Saturday, July 29, 2017

Guild Park Arts Festival

Located along the edge of the Scarborough Bluffs, the park is home to many orphan architectural pieces from Toronto's past and this weekend the park comes 'Alive with Culture'. The 10th annual festival takes place July 29-30 in the Guild Park and Gardens at 201 Guildwood Parkway in Scarborough.
The fest had an Artists' Market, live entertainment, Guild Heritage Exhibits, Taste of the Guild and a Beer Garden by the Olde Stone Cottage Pub and Children's Activities. While there is no parking on site they have shuttle buses running every 20 minutes between several parking lots that have free parking. Festival hours are 10am to 6pm on Saturday and till 5pm on Sunday.
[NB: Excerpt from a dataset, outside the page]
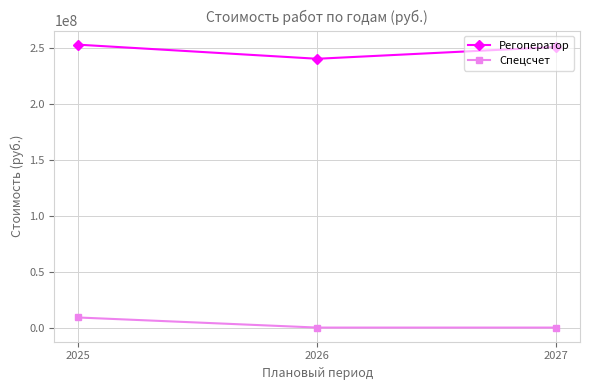

How many lines are shown in the chart?

2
Formerly known as Guildwood Park, the scenic setting has seen some amazing improvements since the last time I was there - the Inn has been redeveloped and looks amazing and the grounds are still getting fixed up with sod and seed. There are sculptures mixed in with the building remnants and there are several trails that you can take to explore the area - Livingston Trail, Guild Park Trail and the Guild East Trail. It is a beautiful place to hold a wedding, but I wouldn't do it during a major festival.
The Inn was originally built as a mansion for Colonel Harold Bickford in 1914, taken over by the Canadian Government as a training base during World War II and returned to use as a hotel in 1947 by owners Rosa and Spencer Clark. From the City's website: "For the next 35 years, the Clarks built a reputation as patrons of the arts and preservationists, amassing a huge art collection and preserving architectural fragments from dozens of demolished buildings. The property and the architectural fragments were sold to the Toronto and Region Conservation Authority in 1978 to be maintained as a public park. Spencer Clark continued to run the hotel until 1983, when a Board of Management was formed to oversee operations. At the time of the City's amalgamation, the Board was disbanded and the City’s Economic Development and Culture Division took over responsibility for the sculpture and architectural fragments, while the Parks, Forestry and Recreation Division began to manage the surrounding parkland. The hotel continued to operate under contract management until it closed in 2002 when it was considered no longer viable without a major capital infusion."